# FRAGMENTO DEL TEXTO

#####

La misericordia: “amor visceral”

Vivir la misericordia al estilo de Jesús es comprometerse desde lo más profundo con el dolor del otro y el propio. Y confiar en que Dios actúa también en esas realidades.

Por María Dolores López Guzmán

Es urgente. No hay tiempo que perder. Cada segundo puede ser decisivo. Muchas vidas en juego, un futuro diferente. La misericordia pide paso para ofrecer una alternativa en el modo de tratar la miseria humana. Existen otras opciones: pasar de largo ante la desdicha, hacer oídos sordos, mantenerse al margen, negar nuestra participación en lo que sucede, rebajar su importancia… Pero los pecadores, atrapados por las heridas que han causado, y los maltratados por multitud de causas, seguirán ahí, llamando a la puerta, apelando a nuestra humanidad… y a la de Dios.

#####

# MATERIAL PROPORCIONADO
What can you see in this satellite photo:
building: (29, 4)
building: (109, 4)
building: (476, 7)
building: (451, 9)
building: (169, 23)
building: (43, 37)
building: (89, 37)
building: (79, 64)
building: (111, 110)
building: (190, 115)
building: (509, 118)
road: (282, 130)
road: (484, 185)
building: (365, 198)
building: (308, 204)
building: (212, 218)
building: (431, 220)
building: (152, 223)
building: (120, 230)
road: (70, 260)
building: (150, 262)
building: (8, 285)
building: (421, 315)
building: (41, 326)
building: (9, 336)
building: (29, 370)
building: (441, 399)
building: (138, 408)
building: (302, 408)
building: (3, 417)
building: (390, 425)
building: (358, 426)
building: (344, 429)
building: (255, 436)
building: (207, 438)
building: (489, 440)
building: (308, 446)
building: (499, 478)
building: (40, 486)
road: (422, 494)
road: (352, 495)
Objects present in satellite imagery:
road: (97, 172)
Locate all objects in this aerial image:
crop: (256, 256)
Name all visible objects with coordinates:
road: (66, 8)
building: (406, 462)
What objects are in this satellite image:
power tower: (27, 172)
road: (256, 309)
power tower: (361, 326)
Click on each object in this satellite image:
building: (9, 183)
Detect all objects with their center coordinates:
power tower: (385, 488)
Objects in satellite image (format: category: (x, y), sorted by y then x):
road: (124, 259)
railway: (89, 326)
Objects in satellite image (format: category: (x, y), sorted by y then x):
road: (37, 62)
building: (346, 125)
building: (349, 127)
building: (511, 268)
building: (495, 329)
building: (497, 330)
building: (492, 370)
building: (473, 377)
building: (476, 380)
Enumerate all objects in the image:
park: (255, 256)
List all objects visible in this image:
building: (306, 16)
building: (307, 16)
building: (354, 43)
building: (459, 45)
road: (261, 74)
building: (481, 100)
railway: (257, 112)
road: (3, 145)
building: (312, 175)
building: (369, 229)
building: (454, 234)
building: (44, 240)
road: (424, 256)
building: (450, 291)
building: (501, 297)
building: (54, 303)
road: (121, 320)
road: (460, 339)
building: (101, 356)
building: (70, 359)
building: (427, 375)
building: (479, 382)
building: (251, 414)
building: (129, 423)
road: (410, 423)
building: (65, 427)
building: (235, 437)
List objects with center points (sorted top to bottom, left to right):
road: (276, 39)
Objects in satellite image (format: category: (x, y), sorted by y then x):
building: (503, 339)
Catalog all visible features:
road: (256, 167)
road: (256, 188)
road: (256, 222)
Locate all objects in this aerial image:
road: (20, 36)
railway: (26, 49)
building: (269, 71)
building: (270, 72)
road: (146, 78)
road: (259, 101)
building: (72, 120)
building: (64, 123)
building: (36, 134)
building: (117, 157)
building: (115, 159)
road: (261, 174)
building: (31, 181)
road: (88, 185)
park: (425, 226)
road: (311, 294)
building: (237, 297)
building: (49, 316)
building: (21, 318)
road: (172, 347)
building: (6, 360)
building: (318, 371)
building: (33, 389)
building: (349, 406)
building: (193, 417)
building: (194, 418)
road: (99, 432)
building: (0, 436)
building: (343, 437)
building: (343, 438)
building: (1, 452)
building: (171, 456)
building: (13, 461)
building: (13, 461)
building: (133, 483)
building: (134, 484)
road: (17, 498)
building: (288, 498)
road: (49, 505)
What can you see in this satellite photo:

#####

# CONSIGNAS
(A) Vuelve a escribir, sin cambiar nada, el tramo del texto sobre la misericordia que va desde "Es urgente. No" hasta "la de Dios.".
(B) Indica si cada afirmación concuerda con el texto sobre la misericordia. Responde sí o no y cita las palabras del texto que lo deciden: (i) la misericordia puede esperar, no hay prisa; (ii) vivir la misericordia al estilo de Jesús incluye confiar en que Dios actúa en esas realidades; (iii) los pecadores y los maltratados dejarán de llamar a la puerta.
(C) Sigue escribiendo el texto sobre la misericordia desde el punto en que termina.

# RESPUESTAS
(A)
Es urgente. No hay tiempo que perder. Cada segundo puede ser decisivo. Muchas vidas en juego, un futuro diferente. La misericordia pide paso para ofrecer una alternativa en el modo de tratar la miseria humana. Existen otras opciones: pasar de largo ante la desdicha, hacer oídos sordos, mantenerse al margen, negar nuestra participación en lo que sucede, rebajar su importancia… Pero los pecadores, atrapados por las heridas que han causado, y los maltratados por multitud de causas, seguirán ahí, llamando a la puerta, apelando a nuestra humanidad… y a la de Dios.

(B)
(i) No: «Es urgente. No hay tiempo que perder.»
(ii) Sí: «Y confiar en que Dios actúa también en esas realidades.»
(iii) No: «seguirán ahí, llamando a la puerta, apelando a nuestra humanidad… y a la de Dios.»

(C)
Y el Señor ha respondido; porque no existe nadie más Humano que Él, con la misericordia. No se pone a cubierto ni se esconde bajo el silencio o la indiferencia a pesar de recibir constantes acusaciones de ser cómplice con su supuesto mutismo. Respondió de forma contundente hace algo más de dos mil años cuando vino, no para rechazarnos, sino para estar aún más cerca de nuestras debilidades haciéndose uno como nosotros, tan frágil como un niño.

Y responde ahora a través de aquellos que quieren participar de su obra y su vida, en su Cuerpo, convirtiendo las situaciones más desdichadas en su prioridad. Por eso, el papa Francisco nos recuerda que la misericordia no es una idea abstracta, sino una realidad tan concreta como el amor de un padre o una madre que se conmueve en lo más profundo de sus entrañas por el hijo al que tratan con ternura y compasión, indulgencia y perdón. “Amor visceral”, radical y entregado, presente en las situaciones más penosas (Misericordiae Vultus, n.6).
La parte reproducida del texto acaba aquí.